■ TASK 1
Condense the paragraph of the theology text that begins "The word theology comes from two Greek words" into a shorter version that keeps its main facts.
■ TASK 2
Reproduce the theology text word for word from "The word theology" up to and including "(2 Timothy 3:16-17).".
■ TASK 3
In the theology text, who is quoted as saying that Reformed theology is nothing other than biblical Christianity?

The word theology comes from two Greek words that combined mean the study of God. Christian theology is simply an attempt to understand God as He is revealed in the Bible. No theology will ever fully explain God and His ways because God is infinitely and eternally higher than we are. Therefore, any attempt to describe Him will fall short (Romans 11:33-36).
However, God does want us to know Him insofar as we are able, and theology is the art and science of knowing what we can know and understand about God in an organized and understandable manner. Some people try to avoid theology because they believe it is divisive. Properly understood, though, theology is uniting. Proper, biblical theology is a good thing; it is the teaching of God's Word (2 Timothy 3:16-17).
When it comes to evangelical Christianity, its roots are found in the soil of the 16th century Protestant Reformation. Just as the Reformers protested the corrupt teaching of the Roman Catholic Church, so today evangelicalism itself is in need of a modern reformation. Simply put, it is the Reformed theology of the Protestant Reformers that is the heart of historical evangelicalism. C.H. Spurgeon said 'Reformed theology is nothing other than biblical Christianity.'
The early church. Catholic, Evangelical, Reformed. What about Dispensational, Pentecostal, Charismatic? So many different theologies. There are distinctive aspects of Reformed Theology which set it apart from theologies that have developed before and after the Protestant Reformation.
How do you define sovereignty and how do you apply that to your theology? The answer to that question will determine all else about what you think of God and how He relates to His creatures. Consider this and how it applies to biblical theology.
Christians ought to submit to the authority given them by Christ but what happens when those in authority teach things contrary to the Word of God, is there a higher court to which we can appeal? The answer is yes. The appeal was made in the 16th century and the motion still carries. Reformers call this Sola Scriptura. That’s the Latin slogan for Scripture alone.
Regarding salvation what is the fundamental difference between true Christianity and all the other religions of the world? Consider the question of salvation from the historical and theological framework of the Protestant Reformation. The book of Romans says that we are altogether unrighteous; therefore, the grave awaits us. So what can we do, is there a way to righteousness? How can someone be declared righteous by God?
Are we as Christians saved by works or by faith alone? The key to understanding what part works and faith play in the drama of redemption is to understand the biblical structure and role of covenants. Without a proper understanding of covenants we fail to grasp the grandeur of Christ’s life and work.
Original sin has marred our nature. We are depraved. But how depraved are we? Are we simply less than perfect? What kind of improvements can we make within ourselves to change sin’s effect?
We are all sinful. But how sinful are we? Other than our shortened life spans and bad habits, what real effect did the Fall have on the average everyday sinner? What effect does sin have on our decision making process? With what power did you use to choose the gospel?

■ DATA SHOWN

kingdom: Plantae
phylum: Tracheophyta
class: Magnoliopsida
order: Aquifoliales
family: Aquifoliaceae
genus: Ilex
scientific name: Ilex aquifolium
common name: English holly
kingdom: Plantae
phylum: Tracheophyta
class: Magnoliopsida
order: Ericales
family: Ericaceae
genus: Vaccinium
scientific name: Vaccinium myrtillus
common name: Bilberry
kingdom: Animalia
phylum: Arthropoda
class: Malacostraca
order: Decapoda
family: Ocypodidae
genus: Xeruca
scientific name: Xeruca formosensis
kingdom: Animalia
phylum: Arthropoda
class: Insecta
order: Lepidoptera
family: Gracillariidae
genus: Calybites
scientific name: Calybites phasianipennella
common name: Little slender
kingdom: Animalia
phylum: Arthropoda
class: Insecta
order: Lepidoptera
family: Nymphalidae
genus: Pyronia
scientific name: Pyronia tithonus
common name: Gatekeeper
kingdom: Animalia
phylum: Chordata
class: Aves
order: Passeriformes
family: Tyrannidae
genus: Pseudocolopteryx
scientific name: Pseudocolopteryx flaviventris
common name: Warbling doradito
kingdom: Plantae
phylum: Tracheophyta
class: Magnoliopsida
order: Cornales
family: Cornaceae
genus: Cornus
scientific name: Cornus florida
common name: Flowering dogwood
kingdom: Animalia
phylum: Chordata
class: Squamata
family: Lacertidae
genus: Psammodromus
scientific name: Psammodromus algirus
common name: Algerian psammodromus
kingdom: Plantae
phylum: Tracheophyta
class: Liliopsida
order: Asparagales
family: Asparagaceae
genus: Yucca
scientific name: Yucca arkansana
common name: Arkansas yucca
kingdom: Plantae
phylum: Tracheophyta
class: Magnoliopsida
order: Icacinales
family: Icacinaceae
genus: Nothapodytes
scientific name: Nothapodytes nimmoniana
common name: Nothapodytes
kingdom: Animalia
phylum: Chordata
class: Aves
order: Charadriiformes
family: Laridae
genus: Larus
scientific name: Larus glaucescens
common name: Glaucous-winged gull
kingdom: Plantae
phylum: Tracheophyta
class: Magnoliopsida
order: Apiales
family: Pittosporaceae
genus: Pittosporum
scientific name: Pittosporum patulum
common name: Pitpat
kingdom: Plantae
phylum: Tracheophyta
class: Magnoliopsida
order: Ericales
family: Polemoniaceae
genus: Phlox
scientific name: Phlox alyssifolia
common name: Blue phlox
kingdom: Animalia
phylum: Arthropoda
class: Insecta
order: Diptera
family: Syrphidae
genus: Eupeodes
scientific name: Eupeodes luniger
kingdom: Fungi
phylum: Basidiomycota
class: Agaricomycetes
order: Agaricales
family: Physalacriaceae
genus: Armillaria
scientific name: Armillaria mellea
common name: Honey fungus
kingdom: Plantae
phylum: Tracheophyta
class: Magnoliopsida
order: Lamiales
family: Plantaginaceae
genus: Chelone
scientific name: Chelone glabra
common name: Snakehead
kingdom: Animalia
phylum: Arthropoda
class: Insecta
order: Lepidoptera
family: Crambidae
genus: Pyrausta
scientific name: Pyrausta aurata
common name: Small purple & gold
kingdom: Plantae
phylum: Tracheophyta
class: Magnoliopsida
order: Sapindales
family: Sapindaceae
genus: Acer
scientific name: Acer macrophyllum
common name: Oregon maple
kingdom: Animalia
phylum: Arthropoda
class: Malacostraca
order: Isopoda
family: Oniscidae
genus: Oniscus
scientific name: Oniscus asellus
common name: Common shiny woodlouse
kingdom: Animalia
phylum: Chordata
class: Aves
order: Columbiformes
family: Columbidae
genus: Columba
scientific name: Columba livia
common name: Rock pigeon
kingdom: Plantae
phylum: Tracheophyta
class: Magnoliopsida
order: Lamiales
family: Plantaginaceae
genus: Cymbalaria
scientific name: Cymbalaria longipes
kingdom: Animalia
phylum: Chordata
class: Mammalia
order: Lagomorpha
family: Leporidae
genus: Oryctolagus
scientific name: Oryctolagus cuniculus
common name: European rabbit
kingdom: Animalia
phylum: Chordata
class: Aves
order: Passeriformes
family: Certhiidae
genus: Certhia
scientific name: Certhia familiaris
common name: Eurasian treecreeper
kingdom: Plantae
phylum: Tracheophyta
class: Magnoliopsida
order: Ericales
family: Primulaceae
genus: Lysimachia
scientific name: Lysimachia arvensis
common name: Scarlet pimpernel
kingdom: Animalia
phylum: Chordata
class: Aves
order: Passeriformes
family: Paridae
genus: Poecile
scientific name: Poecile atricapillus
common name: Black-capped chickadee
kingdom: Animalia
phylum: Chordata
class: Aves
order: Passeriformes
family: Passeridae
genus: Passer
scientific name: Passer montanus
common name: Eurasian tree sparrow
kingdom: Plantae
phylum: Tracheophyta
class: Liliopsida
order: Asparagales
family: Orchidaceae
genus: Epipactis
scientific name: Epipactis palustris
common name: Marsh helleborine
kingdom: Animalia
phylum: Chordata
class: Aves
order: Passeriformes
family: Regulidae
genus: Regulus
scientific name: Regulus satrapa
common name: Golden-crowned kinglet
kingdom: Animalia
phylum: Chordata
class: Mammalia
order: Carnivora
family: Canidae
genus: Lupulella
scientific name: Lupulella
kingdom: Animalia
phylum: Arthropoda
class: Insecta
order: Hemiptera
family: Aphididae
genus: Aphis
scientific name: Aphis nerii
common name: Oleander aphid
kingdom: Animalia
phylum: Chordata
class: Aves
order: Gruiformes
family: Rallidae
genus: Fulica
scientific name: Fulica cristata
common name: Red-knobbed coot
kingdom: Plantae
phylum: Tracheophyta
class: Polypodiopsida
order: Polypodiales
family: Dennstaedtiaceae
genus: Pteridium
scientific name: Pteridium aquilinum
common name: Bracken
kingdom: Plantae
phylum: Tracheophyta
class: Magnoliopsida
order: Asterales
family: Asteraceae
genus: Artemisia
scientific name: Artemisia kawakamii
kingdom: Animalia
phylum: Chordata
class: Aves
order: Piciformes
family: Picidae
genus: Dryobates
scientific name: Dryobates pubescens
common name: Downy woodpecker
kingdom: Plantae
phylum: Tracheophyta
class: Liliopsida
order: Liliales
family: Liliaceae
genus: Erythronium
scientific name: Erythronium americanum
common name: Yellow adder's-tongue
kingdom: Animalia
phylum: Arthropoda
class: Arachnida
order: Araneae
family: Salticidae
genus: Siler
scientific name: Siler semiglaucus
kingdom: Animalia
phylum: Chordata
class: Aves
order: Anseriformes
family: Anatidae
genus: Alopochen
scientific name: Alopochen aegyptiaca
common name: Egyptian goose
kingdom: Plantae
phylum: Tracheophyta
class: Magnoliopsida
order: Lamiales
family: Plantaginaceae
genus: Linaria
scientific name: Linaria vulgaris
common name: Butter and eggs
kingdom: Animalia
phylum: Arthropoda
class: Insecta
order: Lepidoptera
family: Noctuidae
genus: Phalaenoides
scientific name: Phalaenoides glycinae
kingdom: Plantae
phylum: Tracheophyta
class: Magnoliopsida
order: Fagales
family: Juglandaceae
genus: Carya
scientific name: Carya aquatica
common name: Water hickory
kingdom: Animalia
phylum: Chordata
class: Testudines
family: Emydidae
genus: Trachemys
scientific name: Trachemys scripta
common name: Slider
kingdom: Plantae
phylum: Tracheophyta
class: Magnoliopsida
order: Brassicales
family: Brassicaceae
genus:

■ FINAL ANSWER 1
Theology, from two Greek words meaning the study of God, is in Christian terms an attempt to understand God as the Bible reveals Him. Because God is infinitely and eternally higher than we are, no theology can fully explain Him, and every description falls short (Romans 11:33-36).

■ FINAL ANSWER 2
The word theology comes from two Greek words that combined mean the study of God. Christian theology is simply an attempt to understand God as He is revealed in the Bible. No theology will ever fully explain God and His ways because God is infinitely and eternally higher than we are. Therefore, any attempt to describe Him will fall short (Romans 11:33-36).
However, God does want us to know Him insofar as we are able, and theology is the art and science of knowing what we can know and understand about God in an organized and understandable manner. Some people try to avoid theology because they believe it is divisive. Properly understood, though, theology is uniting. Proper, biblical theology is a good thing; it is the teaching of God's Word (2 Timothy 3:16-17).

■ FINAL ANSWER 3
C.H. Spurgeon